* _What you should do_: Print, exactly as they appear in the listing below, the lines from the line with "Enological product" to the line with "Directive criteria, 67/548/CE, 99/45/EC", with both end lines kept.

* _Provided records_:
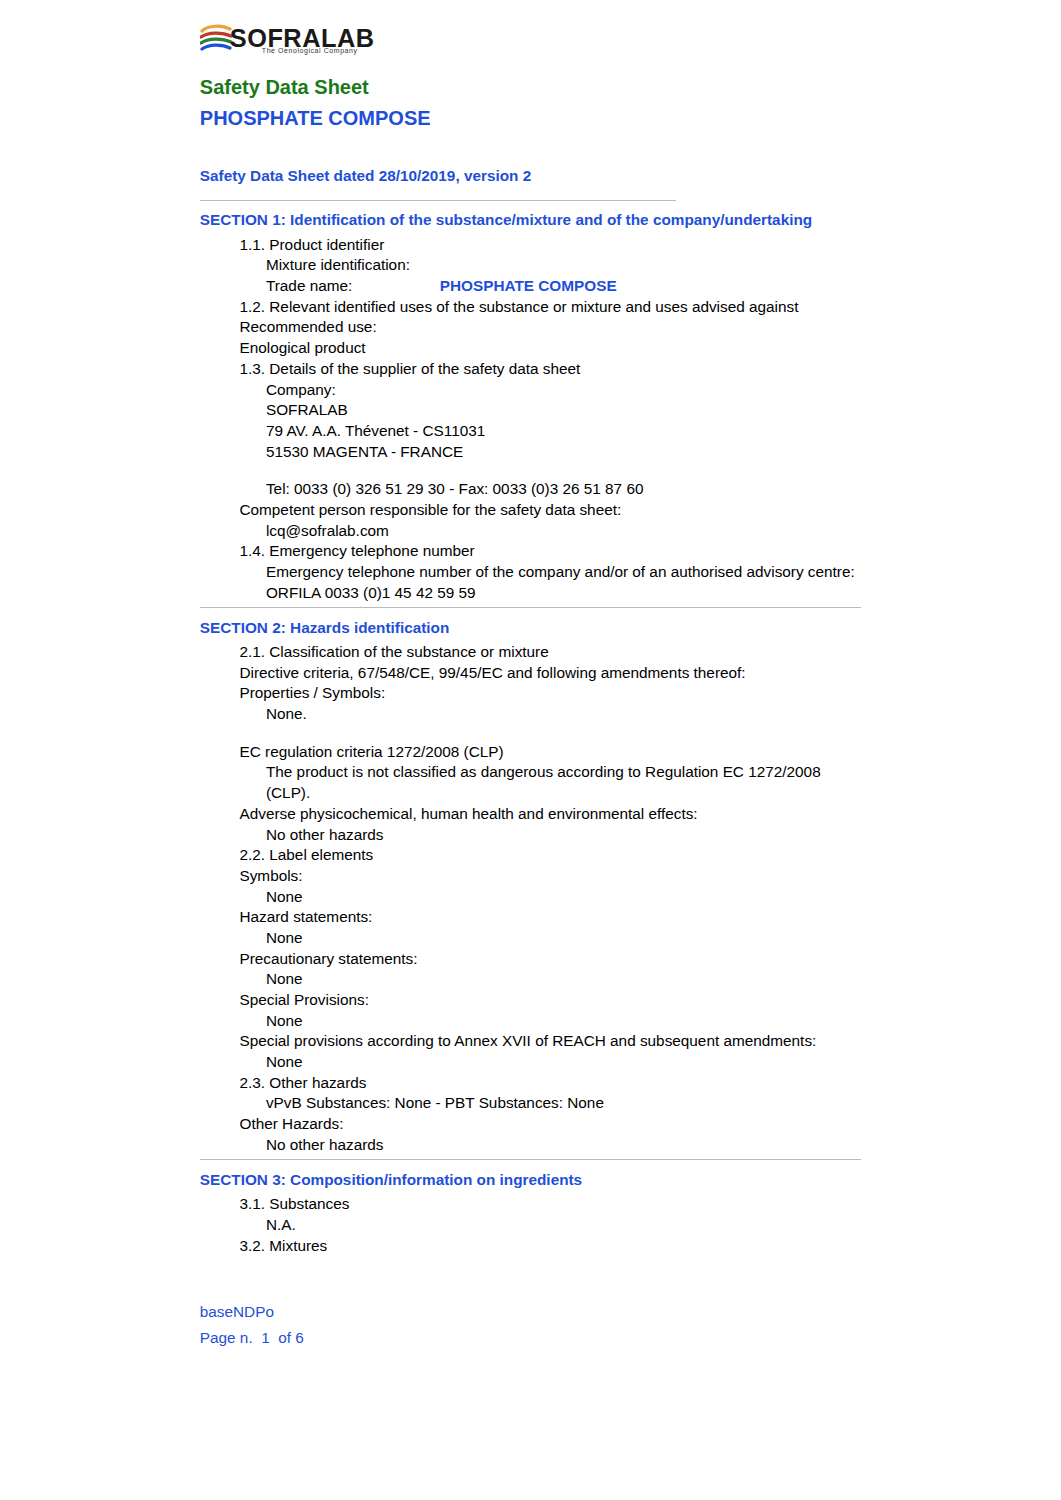SOFRALAB The Oenological Company
Safety Data Sheet
PHOSPHATE COMPOSE
Safety Data Sheet dated 28/10/2019, version 2
SECTION 1: Identification of the substance/mixture and of the company/undertaking
1.1. Product identifier
Mixture identification:
Trade name:PHOSPHATE COMPOSE
1.2. Relevant identified uses of the substance or mixture and uses advised against
Recommended use:
Enological product
1.3. Details of the supplier of the safety data sheet
Company:
SOFRALAB
79 AV. A.A. Thévenet - CS11031
51530 MAGENTA - FRANCE
Tel: 0033 (0) 326 51 29 30 - Fax: 0033 (0)3 26 51 87 60
Competent person responsible for the safety data sheet:
lcq@sofralab.com
1.4. Emergency telephone number
Emergency telephone number of the company and/or of an authorised advisory centre:
ORFILA 0033 (0)1 45 42 59 59
SECTION 2: Hazards identification
2.1. Classification of the substance or mixture
Directive criteria, 67/548/CE, 99/45/EC and following amendments thereof:
Properties / Symbols:
None.
EC regulation criteria 1272/2008 (CLP)
The product is not classified as dangerous according to Regulation EC 1272/2008 (CLP).
Adverse physicochemical, human health and environmental effects:
No other hazards
2.2. Label elements
Symbols:
None
Hazard statements:
None
Precautionary statements:
None
Special Provisions:
None
Special provisions according to Annex XVII of REACH and subsequent amendments:
None
2.3. Other hazards
vPvB Substances: None - PBT Substances: None
Other Hazards:
No other hazards
SECTION 3: Composition/information on ingredients
3.1. Substances
N.A.
3.2. Mixtures
baseNDPo
Page n. 1 of 6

* _Written response_:
Enological product
1.3. Details of the supplier of the safety data sheet
Company:
SOFRALAB
79 AV. A.A. Thévenet - CS11031
51530 MAGENTA - FRANCE
Tel: 0033 (0) 326 51 29 30 - Fax: 0033 (0)3 26 51 87 60
Competent person responsible for the safety data sheet:
lcq@sofralab.com
1.4. Emergency telephone number
Emergency telephone number of the company and/or of an authorised advisory centre:
ORFILA 0033 (0)1 45 42 59 59
SECTION 2: Hazards identification
2.1. Classification of the substance or mixture
Directive criteria, 67/548/CE, 99/45/EC and following amendments thereof:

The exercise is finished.